> What the task asks
From the entries that follow, report every line in which "labels" occurs.
━━━ Input
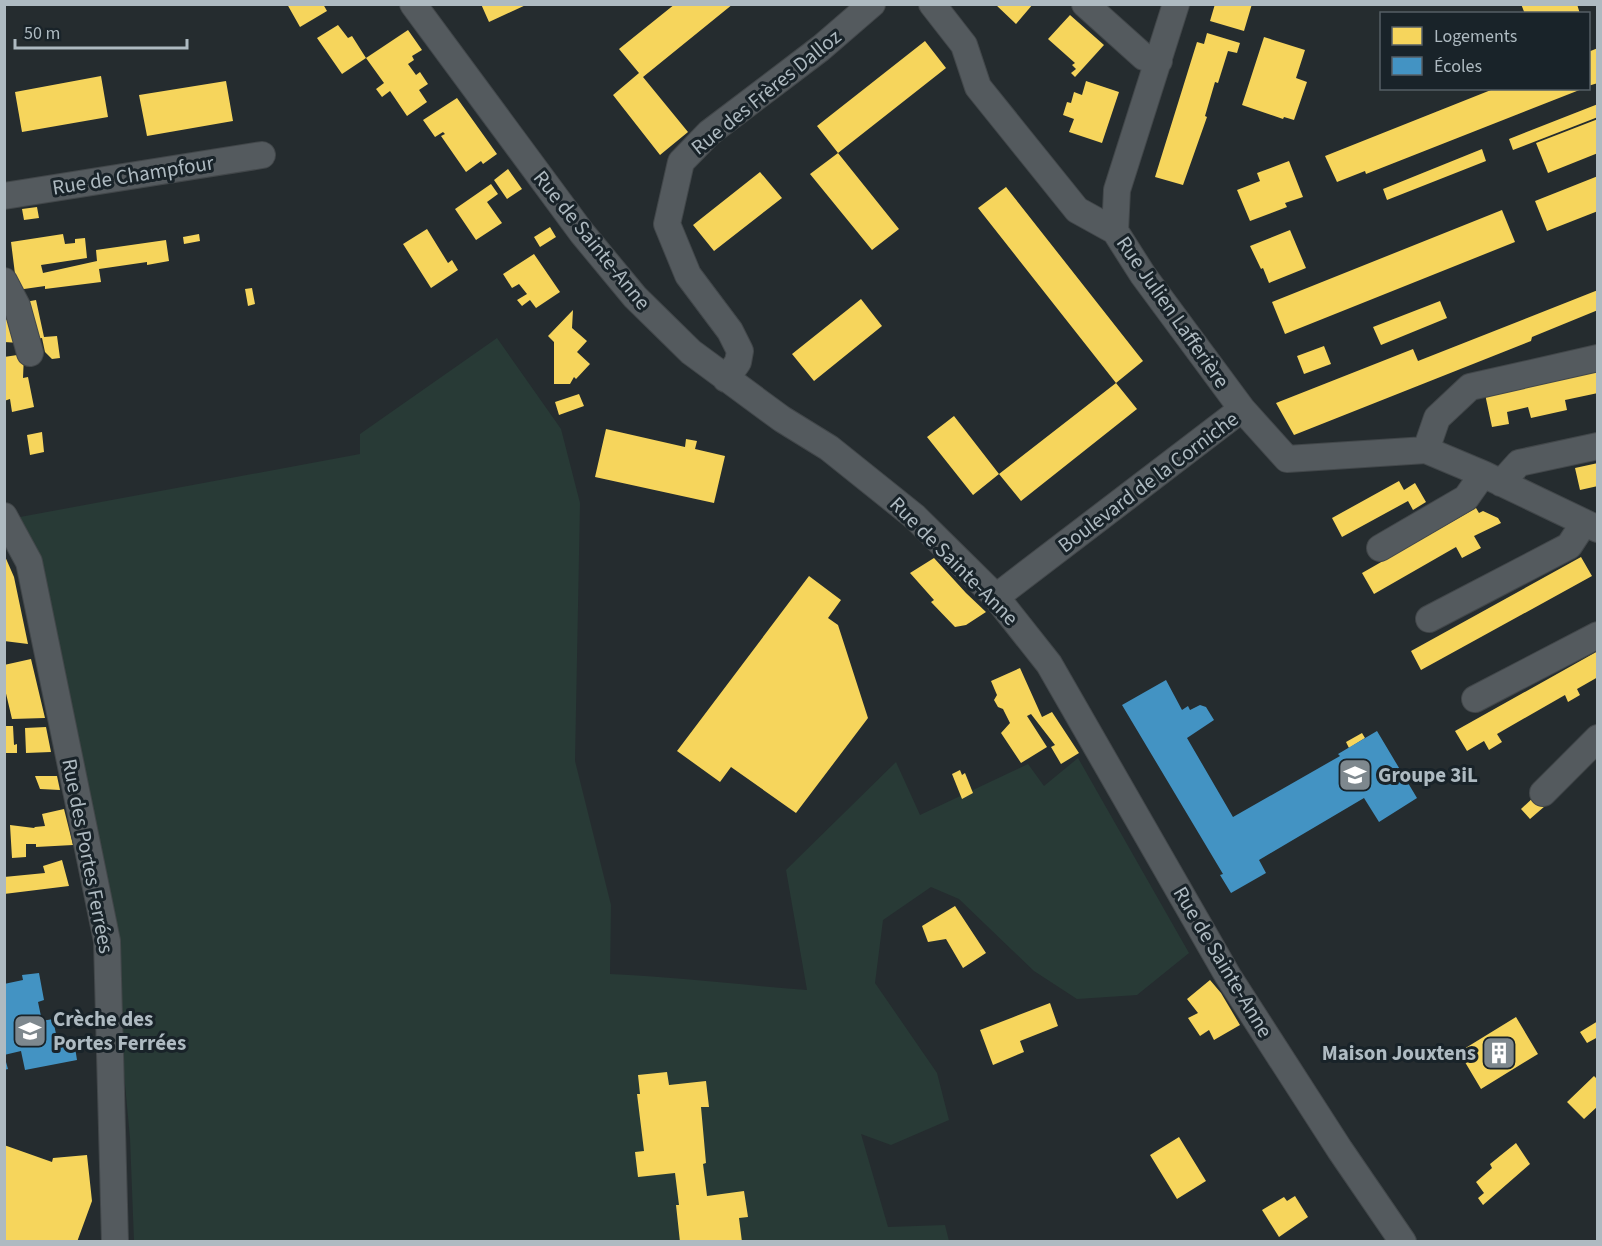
<svg xmlns="http://www.w3.org/2000/svg" width="1602" height="1246" font-family="'Source Sans 3',sans-serif">
<style>
.green{fill:#283a36}
.homes{fill:#f6d55c}
.schools{fill:#4393c3}
.lines{fill:none;stroke-linecap:round;stroke-linejoin:round}
.minor-casing{stroke:#42474a;stroke-width:28}
.minor{stroke:#545a5e;stroke-width:26}
.labels{text-anchor:middle;stroke-width:6;stroke-linejoin:round;paint-order:stroke}
.street-label{font-size:21px;fill:#aebac1;stroke:#192329}
.poi-label{font-size:21px;font-weight:bold;fill:#aebac1;stroke:#192329;text-anchor:start}
</style>
<rect width="100%" height="100%" fill="#252c2f"/>
<path class="green" d="M497,338L561,429L580,503L575,761L611,905L610,974C676,977 741,985 807,990L786,870L896,762L920,815L1028,764L1044,786L1078,758L1189,953L1137,995L1077,999L1034,971L959,899L931,887L883,920L875,983L937,1073L949,1120L891,1145L861,1134L888,1227L945,1225L949,1241H134L130,1138L106,881L39,571L20,517L360,454V434Z"/>
<path class="homes" d="M287,4H323L327,11L300,27Z
M481,4H528L489,22Z
M675,4H733L643,77L688,132L660,155L613,95L639,73L619,49Z
M995,4H1033L1016,24Z
M1215,4H1252L1244,31L1210,21Z
M1521,4H1577L1580,14H1525Z
M1070,15L1104,45L1075,77L1071,73L1076,69L1072,65L1075,63L1048,39Z
M338,25L348,38L352,36L366,58L342,74L317,38Z
M408,30L422,50L412,56L414,60L408,64L416,75L420,72L428,84L419,90L427,102L407,116L390,91L382,97L376,89L384,83L366,58Z
M1207,33L1240,43L1237,53L1228,51L1218,83L1215,82L1205,116L1207,117L1183,185L1155,177L1197,42L1204,44Z
M1264,37L1305,50L1296,78L1307,82L1294,120L1284,117L1283,119L1242,105Z
M925,41L946,68L838,153L899,229L872,250L810,174L838,153L817,126Z
M1598,48V83L1588,86V52Z
M101,76L108,117L22,132L15,92Z
M226,81L233,121L147,136L139,95Z
M1086,81L1119,92L1102,143L1069,132L1074,119L1063,115L1067,102L1071,103L1074,92L1082,95Z
M1496,88L1582,89L1366,174L1365,171L1337,182L1325,156Z
M457,98L497,154L483,164L481,161L466,172L441,136L445,134L443,132L435,137L423,120Z
M1598,104V117L1513,150L1509,139Z
M1598,119V153L1548,173L1536,143Z
M1482,149L1486,161L1387,200L1383,189Z
M1289,161L1303,197L1285,203L1287,207L1250,221L1237,190L1260,181L1257,173Z
M508,169L522,189L507,199L494,180Z
M760,172L782,198L714,251L693,225Z
M1598,176V211L1547,231L1535,201Z
M491,184L498,194L487,202L502,223L476,240L455,209Z
M1006,187L1143,361L1116,383L978,208Z
M37,207L39,218L24,220L22,209Z
M1502,210L1515,242L1285,334L1272,302Z
M550,227L556,237L540,247L534,237Z
M427,229L448,263L452,260L458,270L431,288L403,244Z
M1290,230L1306,268L1269,283L1263,268L1261,269L1250,246Z
M63,234L65,244L75,243V239L85,238L87,258L41,265L43,273L97,261L96,250L166,240L169,261L147,265V262L99,269L101,282L45,289V286L17,290L11,242Z
M199,234L200,241L184,244L183,237Z
M534,254L560,292L536,308L530,300L522,306L517,300L527,294L519,284L512,288L503,274Z
M252,288L255,304L248,306L245,289Z
M1598,290V310L1532,337L1531,341L1294,435L1276,403L1413,349L1418,361Z
M861,299L882,326L814,381L792,354Z
M36,300L44,337L57,336L60,358L52,359L45,352L42,338L30,340L20,303Z
M1440,301L1447,318L1381,345L1373,327Z
M573,310L572,328L587,341L577,352L590,364L576,379L574,377L570,384H554V342L548,336Z
M15,318L20,343L4,342V320Z
M1324,346L1331,364L1304,374L1297,356Z
M24,354L23,378L28,377L34,407L12,412L10,399L4,401V357Z
M1598,370V393L1565,400L1567,410L1531,418L1528,407L1507,412L1509,424L1492,427L1485,394Z
M1116,383L1137,409L1021,501L999,474L973,495L927,437L954,416L999,474Z
M579,394L584,406L559,415L555,402Z
M606,429L685,447L686,439L697,441L695,449L725,456L714,503L595,477Z
M42,432L44,452L30,455L27,435Z
M1598,463V486L1580,490L1575,468Z
M1399,481L1404,490L1415,483L1426,502L1413,510L1408,501L1342,537L1332,518Z
M1476,508L1479,513L1483,511L1498,518L1501,523L1474,536L1481,548L1462,558L1456,547L1374,594L1362,573Z
M4,554L14,577L28,644L4,641Z
M1581,557L1592,576L1421,670L1411,651Z
M934,558L966,593L986,612L966,625L955,627L931,602L934,600L910,573Z
M809,576L841,600L828,618L838,625L868,718L796,813L731,767L720,782L677,751Z
M1598,651V677L1577,689L1580,695L1568,702L1565,695L1497,734L1502,742L1489,750L1484,741L1467,751L1455,731Z
M31,659L45,718L12,719L4,685V665Z
M1020,668L1042,717L1052,712L1079,753L1061,764L1051,747L1055,745L1031,714L1027,716L1047,747L1021,763L1001,733L1010,723L1003,709L998,707L994,700L997,695L991,681Z
M4,726H13L14,745L17,744V753H4Z
M46,727L51,752L26,753L25,728Z
M1362,733L1365,738L1349,748L1346,742Z
M960,770L962,775L965,773L973,793L962,799L952,774Z
M35,776H57L60,790L40,789Z
M1535,796L1545,806L1530,819L1521,809Z
M64,809L73,845L36,847V844H26V857L12,858L10,825L34,828L35,827L45,826L42,814Z
M62,860L69,886L4,894V877L45,873L43,866Z
M955,906L986,953L963,968L946,939L928,942L922,926Z
M1210,980L1221,993L1240,1025L1214,1040L1209,1030L1200,1036L1188,1018L1198,1013L1187,999Z
M1050,1003L1058,1026L1020,1041L1024,1052L993,1065L980,1030Z
M1516,1017L1538,1054L1481,1089L1459,1052Z
M1598,1021V1037L1587,1043L1580,1032Z
M667,1072L669,1085L706,1081L709,1107H701L706,1163L703,1164L707,1196L744,1191L748,1217L739,1218L742,1242H680L676,1205H679L675,1173L638,1177L635,1152L644,1151L637,1094H640L638,1075Z
M1594,1076L1598,1080V1106L1584,1119L1567,1102Z
M1179,1137L1206,1181L1177,1199L1150,1155Z
M1516,1143L1530,1164L1483,1205L1478,1198L1484,1193L1476,1182L1492,1168L1490,1164Z
M4,1145L52,1162L53,1158L87,1155L92,1201L77,1242H4Z
M1295,1196L1308,1217L1279,1237L1262,1210L1284,1197L1287,1201Z"/>
<path class="schools" d="M1166,680L1182,710L1188,706L1190,710L1200,705L1206,707L1214,720L1187,738L1233,817L1340,756L1338,754L1377,731L1417,798L1379,822L1364,798L1259,860L1266,873L1231,893L1220,875L1223,874L1122,705Z
M39,973L44,1000L38,1002L42,1021L53,1019L58,1044L74,1041L77,1060L25,1070L21,1051L4,1055V984L23,980L22,975Z
M4,1055L8,1069L4,1070Z"/>
<g class="lines">
<defs>
<path id="minor" d="M413,4L582,233L635,297L691,352L782,419L829,448L915,517L996,597L1049,664L1228,976L1340,1150L1403,1242
M932,4L964,45L978,87L1077,210L1115,231
M1085,4L1144,57L1159,61
M1176,4L1117,190L1115,231L1143,275L1242,409
M4,196L262,155
M4,281L17,306L30,353
M726,379L738,362L740,351L730,331L688,275L667,224L681,162L709,133L821,48L872,4
M1426,450L1437,418L1470,387L1598,358
M1501,483L1519,463L1598,446
M4,516L29,562L107,941L115,1242
M1380,548L1466,498L1483,474
M996,597L1242,409L1287,459L1426,450L1483,474L1598,529
M1429,619L1569,546L1584,523
M1475,699L1598,635
M1543,793L1598,738"/>
</defs>
<use href="#minor" class="minor-casing"/>
<use href="#minor" class="minor"/>
</g>
<defs>
<symbol id="university-square" viewBox="-11 -11 22 22"><rect x="-9" y="-9" width="18" height="18" rx="4" fill="#7e888e" stroke="#192329"/><path d="M0-5L7-2L0 1L-7-2ZM-4 1L0 2.5L4 1V4Q0 6-4 4Z" fill="#fff"/></symbol>
<symbol id="school-square" viewBox="-11 -11 22 22"><rect x="-9" y="-9" width="18" height="18" rx="4" fill="#7e888e" stroke="#192329"/><path d="M0-5L7-2L0 1L-7-2ZM-4 1L0 2.5L4 1V4Q0 6-4 4Z" fill="#fff"/></symbol>
<symbol id="building-square" viewBox="-11 -11 22 22"><rect x="-9" y="-9" width="18" height="18" rx="4" fill="#7e888e" stroke="#192329"/><path d="M-4-6H4V6H1V3H-1V6H-4ZM-2.5-4.3h1.7v1.8h-1.7ZM.8-4.3h1.7v1.8H.8ZM-2.5-1h1.7V.8h-1.7ZM.8-1h1.7V.8H.8Z" fill="#fff"/></symbol>
</defs>
<g fill-rule="evenodd">
<use href="#university-square" x="1336" y="756" width="38" height="38"/>
<use href="#school-square" x="11" y="1012" width="38" height="38"/>
<use href="#building-square" x="1480" y="1034" width="38" height="38"/>
</g>
<g class="labels">
<g class="street-label">
<text transform="translate(766 92) rotate(-39)" y="7">Rue des Frères Dalloz</text>
<text transform="translate(133 175) rotate(-9)" y="7">Rue de Champfour</text>
<text transform="translate(592 240) rotate(51)" y="7">Rue de Sainte-Anne</text>
<text transform="translate(1173 312) rotate(55)" y="7">Rue Julien Lafferière</text>
<text transform="translate(1148 482) rotate(-37)" y="7">Boulevard de la Corniche</text>
<text transform="translate(954 561) rotate(45)" y="7">Rue de Sainte-Anne</text>
<text transform="translate(88 856) rotate(79)" y="7">Rue des Portes Ferrées</text>
<text transform="translate(1223 962) rotate(59)" y="7">Rue de Sainte-Anne</text>
</g>
<g class="poi-label">
<text x="1378" y="782">Groupe 3iL</text>
<text x="53" y="1026">Crèche des<tspan x="53" dy="24">Portes Ferrées</tspan></text>
<text x="1476" y="1060" text-anchor="end">Maison Jouxtens</text>
</g>
</g>
<rect width="1602" height="1246" fill="none" stroke="#aebac1" stroke-width="12"/>
<rect x="1380" y="12" width="210" height="78" fill="#192329" stroke="#555f66" stroke-width="1.5"/>
<rect x="1392" y="27" width="30" height="18" fill="#f6d55c" stroke="#555f66" stroke-width="1.5"/>
<text x="1434" y="42" font-size="18" fill="#aebac1">Logements</text>
<rect x="1392" y="57" width="30" height="18" fill="#4393c3" stroke="#555f66" stroke-width="1.5"/>
<text x="1434" y="72" font-size="18" fill="#aebac1">Écoles</text>
<path d="M15 39v9h172v-9" fill="none" stroke="#aebac1" stroke-width="3"/>
<text x="24" y="39" font-size="18" fill="#aebac1" stroke="#192329" stroke-width="4.5" paint-order="stroke">50 m</text>
</svg>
━━━━━━
> Task solution
.labels{text-anchor:middle;stroke-width:6;stroke-linejoin:round;paint-order:stroke}
<g class="labels">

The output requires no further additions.